Advanced Multimedia Processing (AMP) Lab, Cornell University


Revisiting Depth Layers from Occlusions

 

People

Adarsh Kowdle, Andrew Gallagher and Tsuhan Chen

 

Abstract

In this work, we consider images of a scene with a moving object captured by a static camera. As the object (human or otherwise) moves about the scene, it reveals pairwise depth-ordering or occlusion cues. The goal of this work is to use these sparse occlusion cues along with monocular depth occlusion cues to densely segment the scene into depth layers. In this paper, we cast the problem of depth-layer segmentation as a discrete labeling problem on a spatio-temporal Markov Random Field (MRF) that uses the motion occlusion cues along with monocular cues and a smooth motion prior for the moving object. We quanitatively show that depth ordering produced by the proposed combination of the depth cues from object motion and monocular occlusion cues are superior to using either feature independently, and using a naive combination of the features.

 

DepthLayersMRF

Overview figure. (a) Ground-truth top view, black triangle shows the camera looking up at a scene with the red moving object region following the path shown in the red arrow; (b) Shows the background scene in the orange box and two frames from the input sequence where the red object interacts with the background regions to reveal pairwise depth-ordering cues such as red occludes green, blue occludes red; (c) A graph constructed over the background regions is shown in the orange box. Each colored node corresponds to the respective colored region in (b).
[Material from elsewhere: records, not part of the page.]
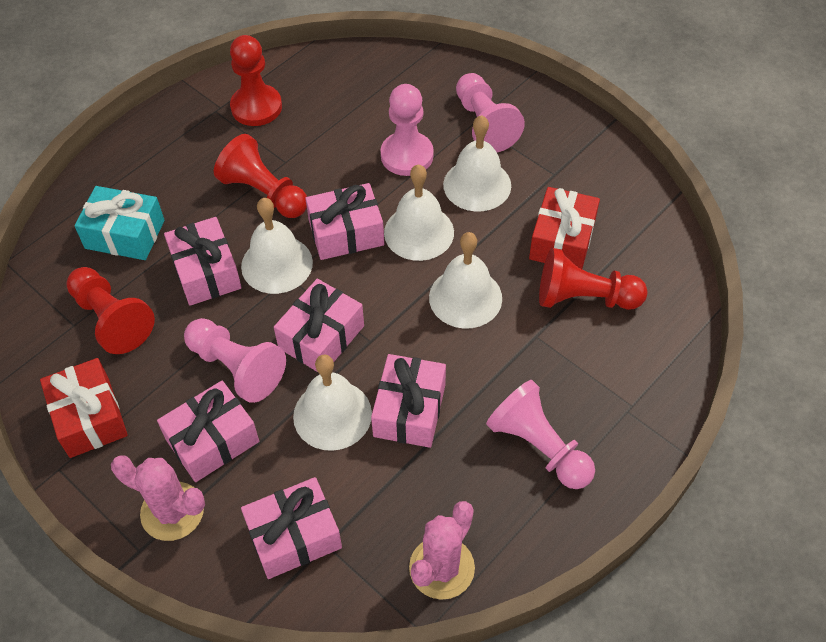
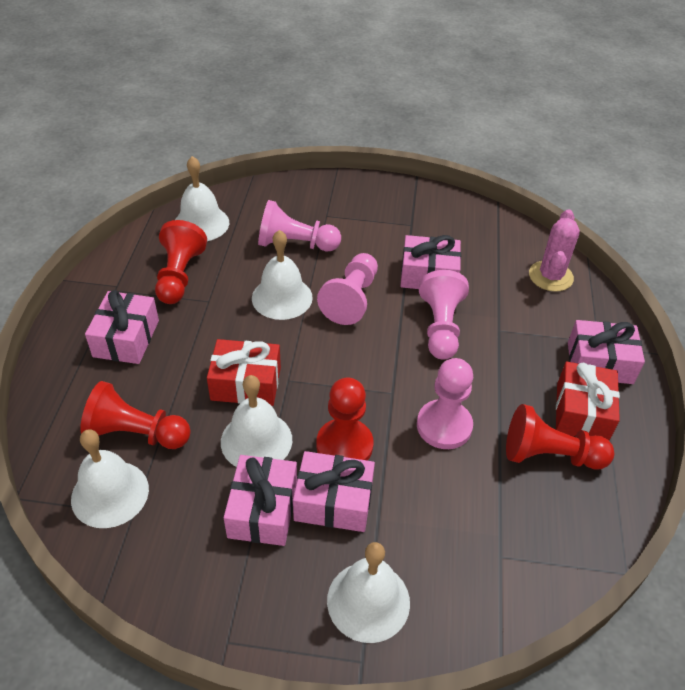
pink cactus: 2 -> 1
pink gift: 6 -> 5
turquoise gift: 1 -> 0

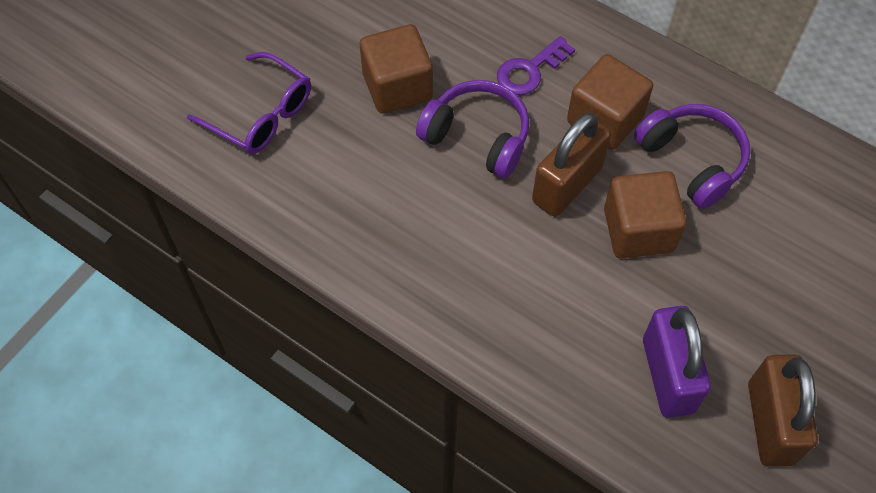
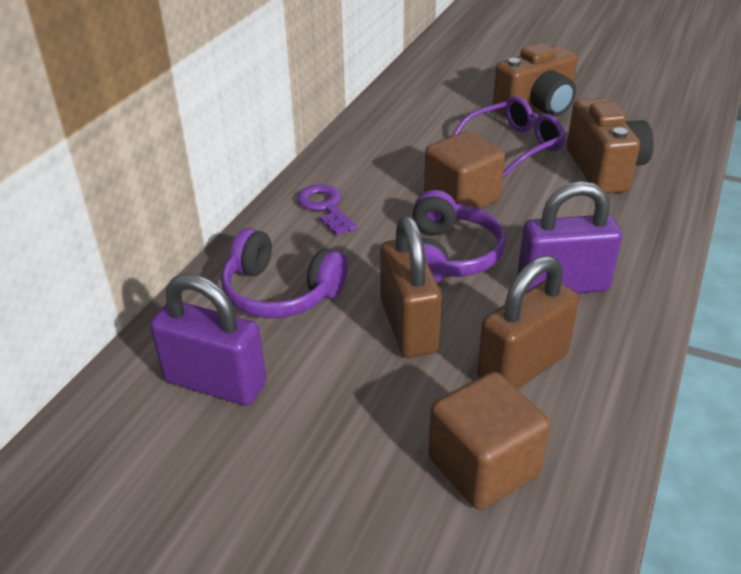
brown camera: 0 -> 2
brown cube: 3 -> 2
purple padlock: 1 -> 2

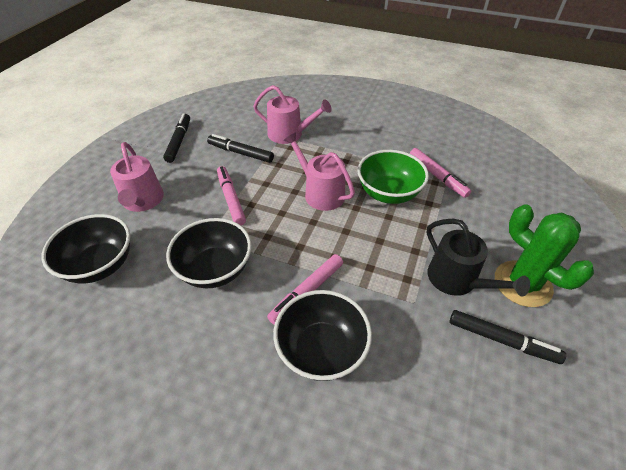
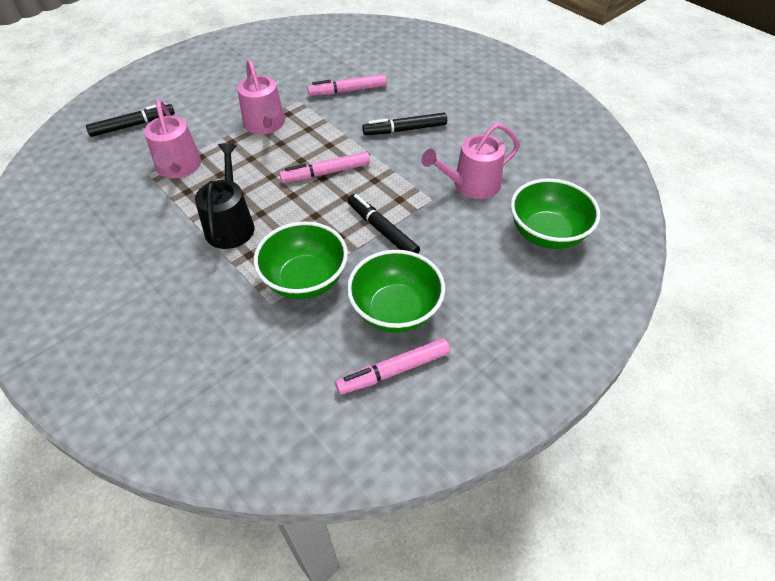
black bowl: 3 -> 0
green bowl: 1 -> 3
green cactus: 1 -> 0

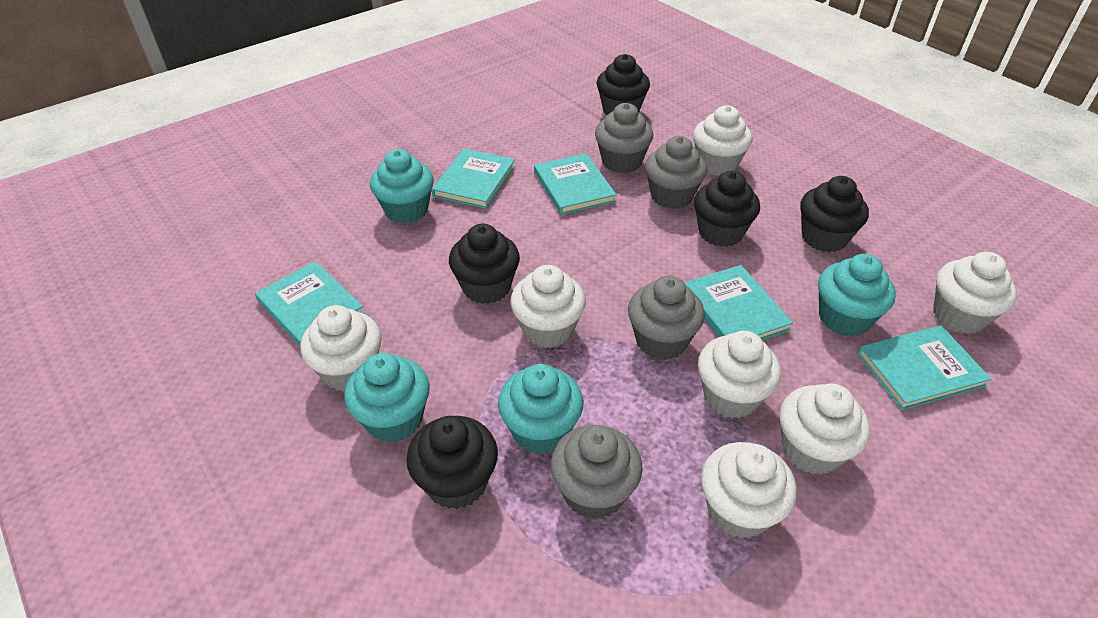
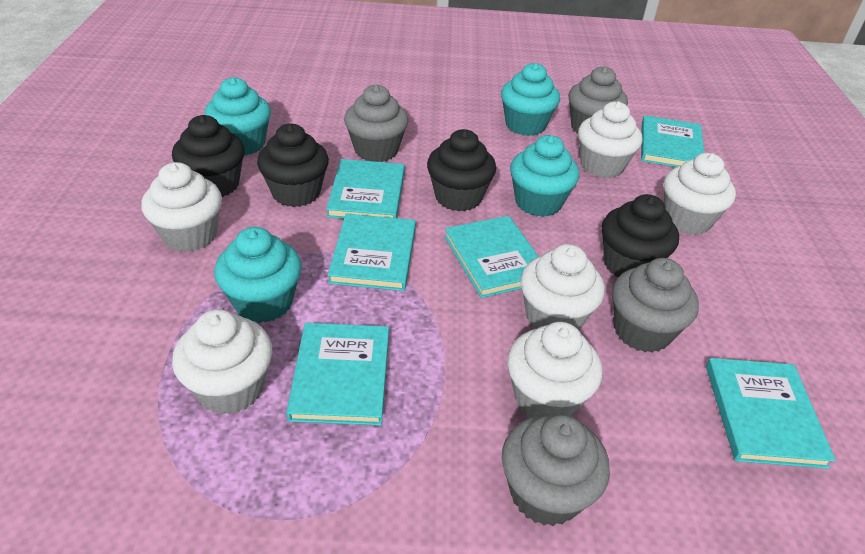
black cupcake: 5 -> 4
turquoise book: 5 -> 6
white cupcake: 7 -> 6

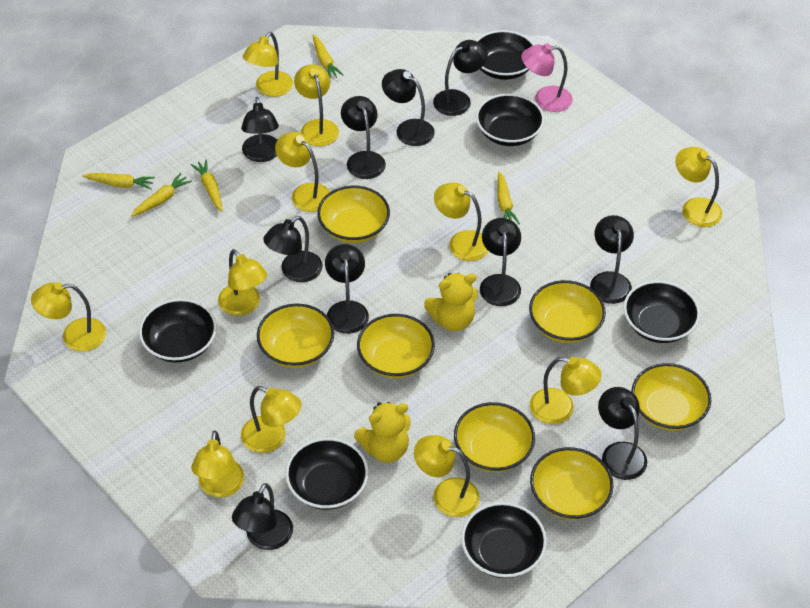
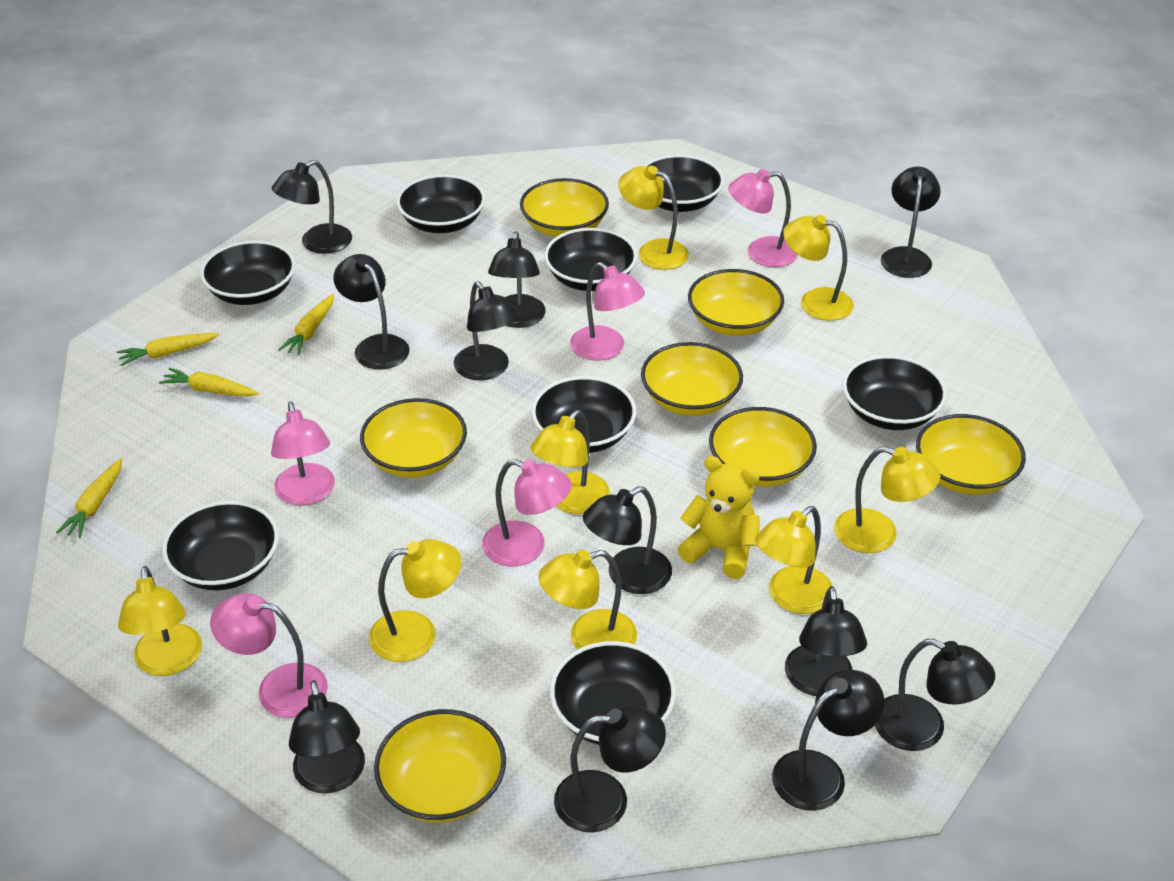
black bowl: 6 -> 8
black lamp: 10 -> 11
pink lamp: 1 -> 5
yellow carrot: 5 -> 4
yellow lamp: 11 -> 8
yellow teddy bear: 2 -> 1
The red nodes correspond to the moving object with a node for every frame f in the input sequence ({1, 2, . . . , F }). The black edges enforce the observed pairwise depth-ordering, for instance between the green-red nodes at f = 1, and blue-red nodes at f = 2. The red edges enforce a smooth motion model for the moving object; (d) Shows the inferred depth layers, white = near and black = far.

 

Publications

  • Adarsh Kowdle, Andrew Gallagher and Tsuhan Chen. "Revisiting Depth Layers from Occlusions", Computer Vision and Pattern Recognition (CVPR), 2013. [pdf]

 

Dataset

  • Depth Layers Dataset [zip (1.2 GB)]. We provide here the dataset we use in our work. The dataset consists of input videos, the corresponding ground-truth depth layer annotation for each scene and, the manually labeled pixel-wise co-segmentation of the moving objects in case of multiple moving objects in the scene.